## SOURCE MATERIAL
- - -
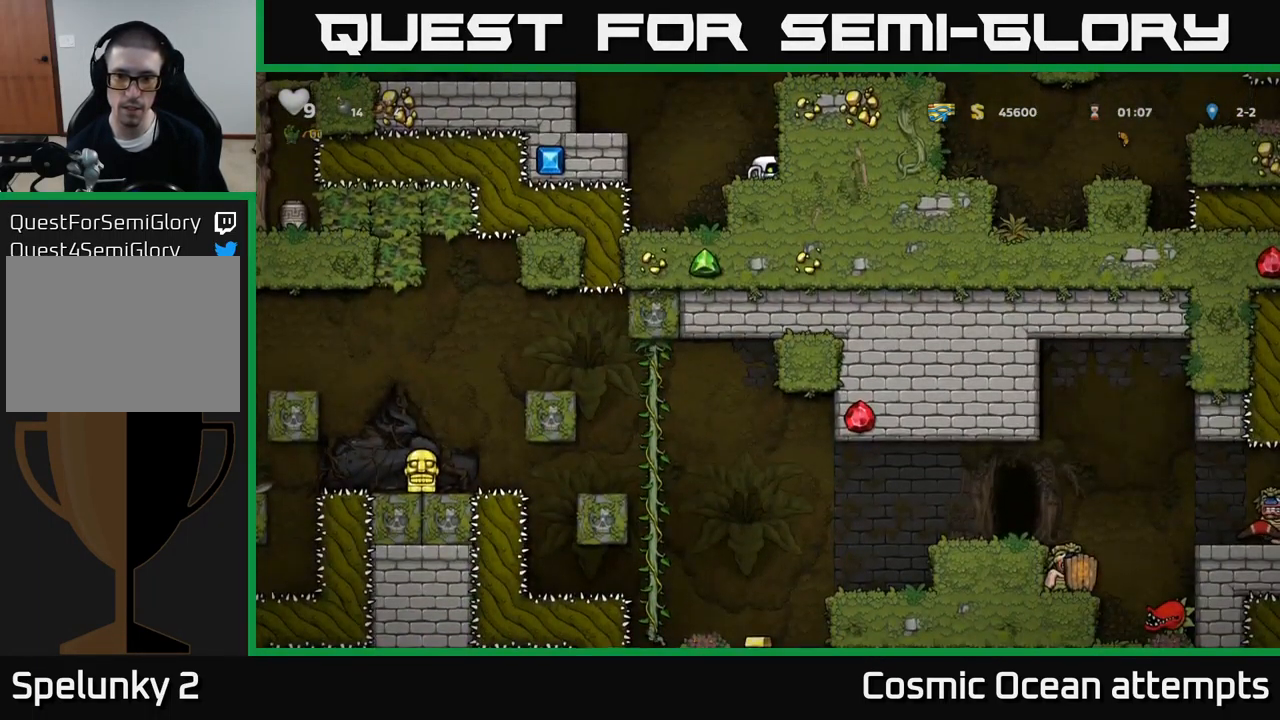
{"buttons": ["DPAD_DOWN"], "left_stick": "center", "events": []}
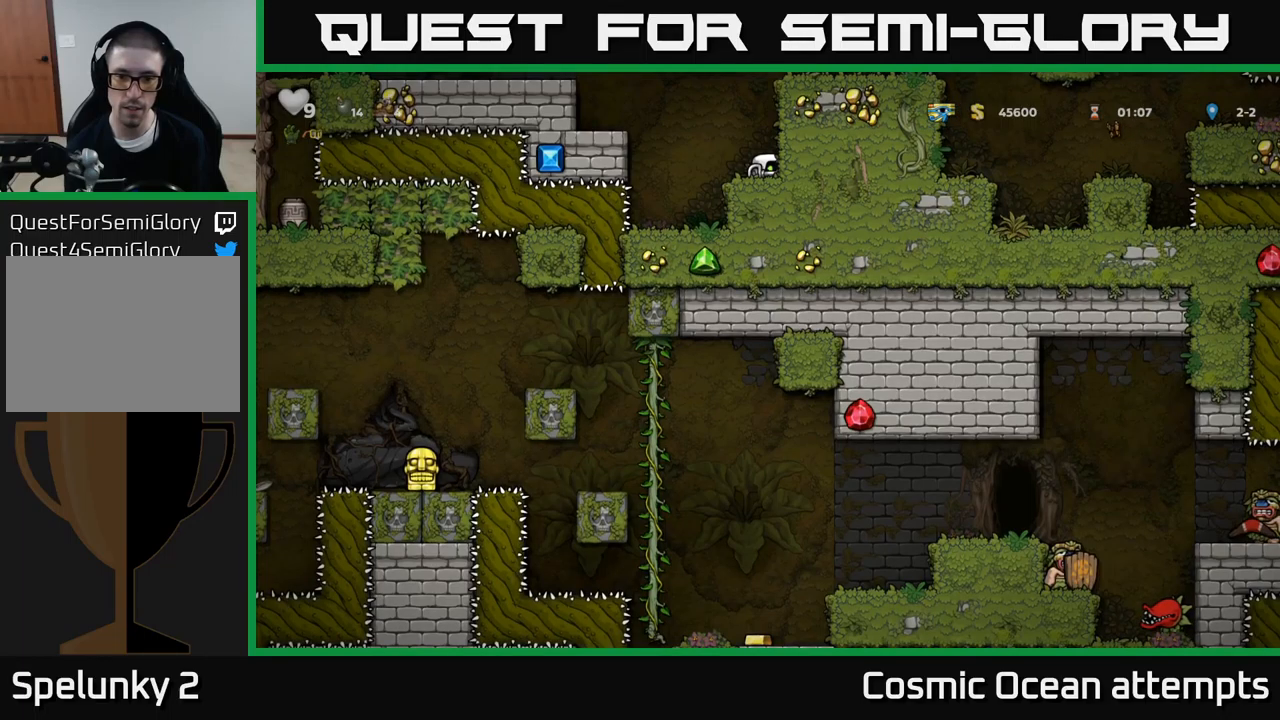
{"buttons": ["A", "DPAD_RIGHT"], "left_stick": "center", "events": [[100, "DPAD_DOWN", "up"], [117, "A", "down"], [267, "DPAD_RIGHT", "down"], [334, "A", "up"], [450, "A", "down"]]}
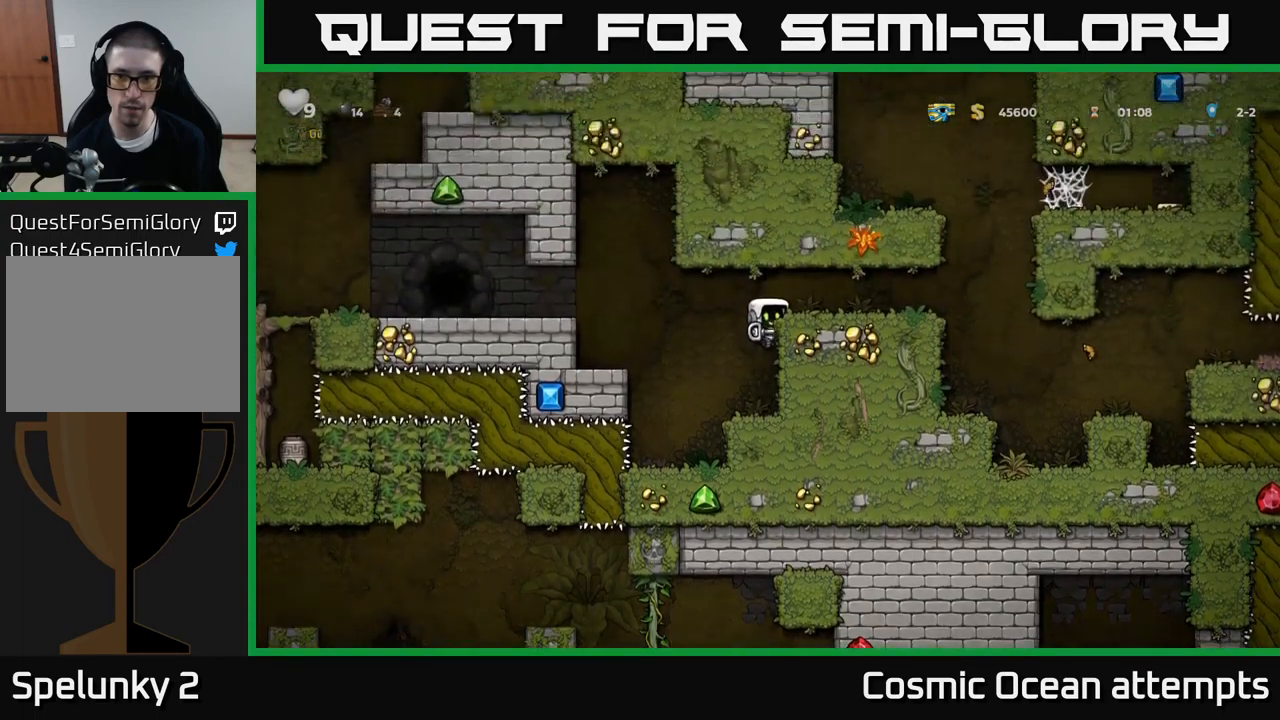
{"buttons": [], "left_stick": "center", "events": [[84, "A", "up"], [234, "DPAD_RIGHT", "up"]]}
- - -
## YOUR OBJECTIVE
Print the material in full and exactly, minus the pictures.

## SOLUTION TO THIS TASK
{"buttons": ["DPAD_DOWN"], "left_stick": "center", "events": []}
{"buttons": ["A", "DPAD_RIGHT"], "left_stick": "center", "events": [[100, "DPAD_DOWN", "up"], [117, "A", "down"], [267, "DPAD_RIGHT", "down"], [334, "A", "up"], [450, "A", "down"]]}
{"buttons": [], "left_stick": "center", "events": [[84, "A", "up"], [234, "DPAD_RIGHT", "up"]]}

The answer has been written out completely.